Records shown START

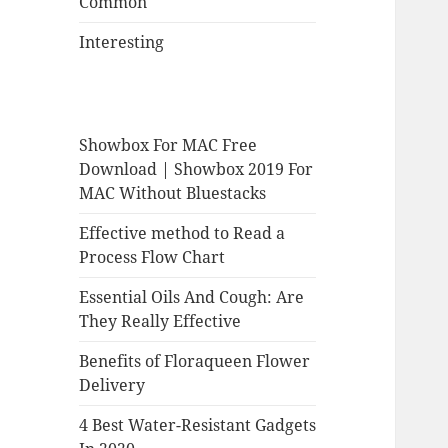
Common
Interesting
Showbox For MAC Free
Download | Showbox 2019 For
MAC Without Bluestacks
Effective method to Read a
Process Flow Chart
Essential Oils And Cough: Are
They Really Effective
Benefits of Floraqueen Flower
Delivery
4 Best Water-Resistant Gadgets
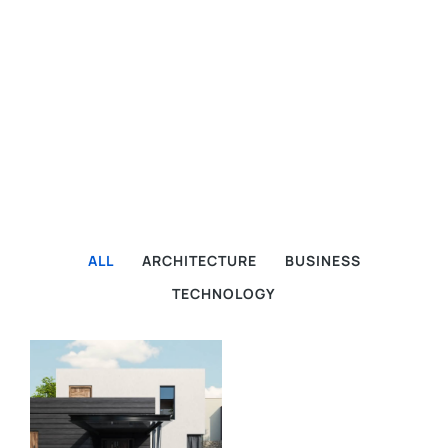
ALL
ARCHITECTURE
BUSINESS
TECHNOLOGY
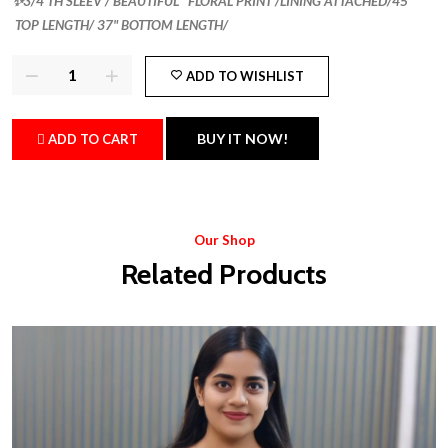
✨3/4 TH SLEEV / BEAUTIFUL FLORAL PRINT /LINING ATTACHED/45"
TOP LENGTH/ 37" BOTTOM LENGTH/
ADD TO WISHLIST
BUY IT NOW!
ADD TO CART
Our Shop
Related Products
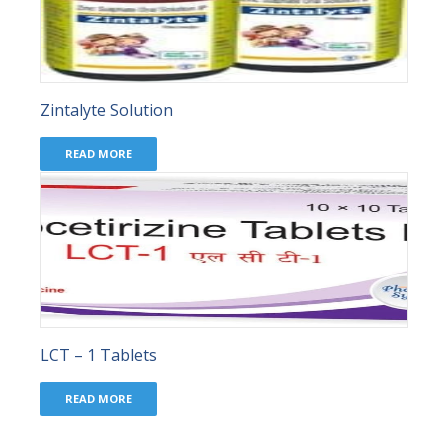
Zintalyte Solution
READ MORE
LCT – 1 Tablets
READ MORE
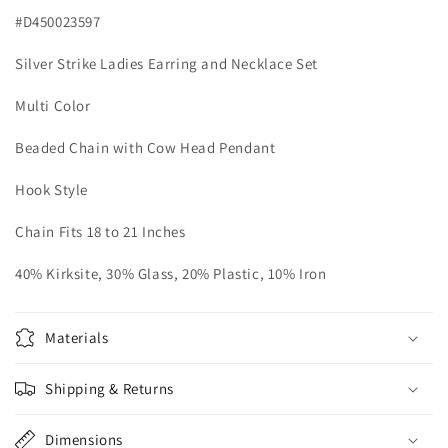
Head
Head
#D450023597
Pendant
Pendant
Silver Strike Ladies Earring and Necklace Set
Multi Color
Beaded Chain with Cow Head Pendant
Hook Style
Chain Fits 18 to 21 Inches
40% Kirksite, 30% Glass, 20% Plastic, 10% Iron
Materials
Shipping & Returns
Dimensions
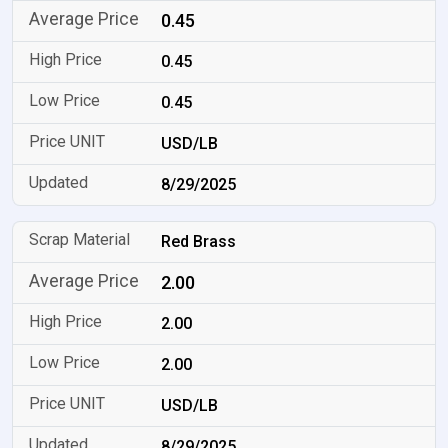
0.45
0.45
0.45
USD/LB
8/29/2025
Red Brass
2.00
2.00
2.00
USD/LB
8/29/2025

Records shown END

__Exercise description__
Please copy out each line above exactly as written, but not the pictures.

__Answer section__
Common
Interesting
Showbox For MAC Free
Download | Showbox 2019 For
MAC Without Bluestacks
Effective method to Read a
Process Flow Chart
Essential Oils And Cough: Are
They Really Effective
Benefits of Floraqueen Flower
Delivery
4 Best Water-Resistant Gadgets
ALL
ARCHITECTURE
BUSINESS
TECHNOLOGY
✨3/4 TH SLEEV / BEAUTIFUL FLORAL PRINT /LINING ATTACHED/45"
TOP LENGTH/ 37" BOTTOM LENGTH/
ADD TO WISHLIST
BUY IT NOW!
ADD TO CART
Our Shop
Related Products
Zintalyte Solution
READ MORE
LCT – 1 Tablets
READ MORE
Head
Head
#D450023597
Pendant
Pendant
Silver Strike Ladies Earring and Necklace Set
Multi Color
Beaded Chain with Cow Head Pendant
Hook Style
Chain Fits 18 to 21 Inches
40% Kirksite, 30% Glass, 20% Plastic, 10% Iron
Materials
Shipping & Returns
Dimensions
0.45
0.45
0.45
USD/LB
8/29/2025
Red Brass
2.00
2.00
2.00
USD/LB
8/29/2025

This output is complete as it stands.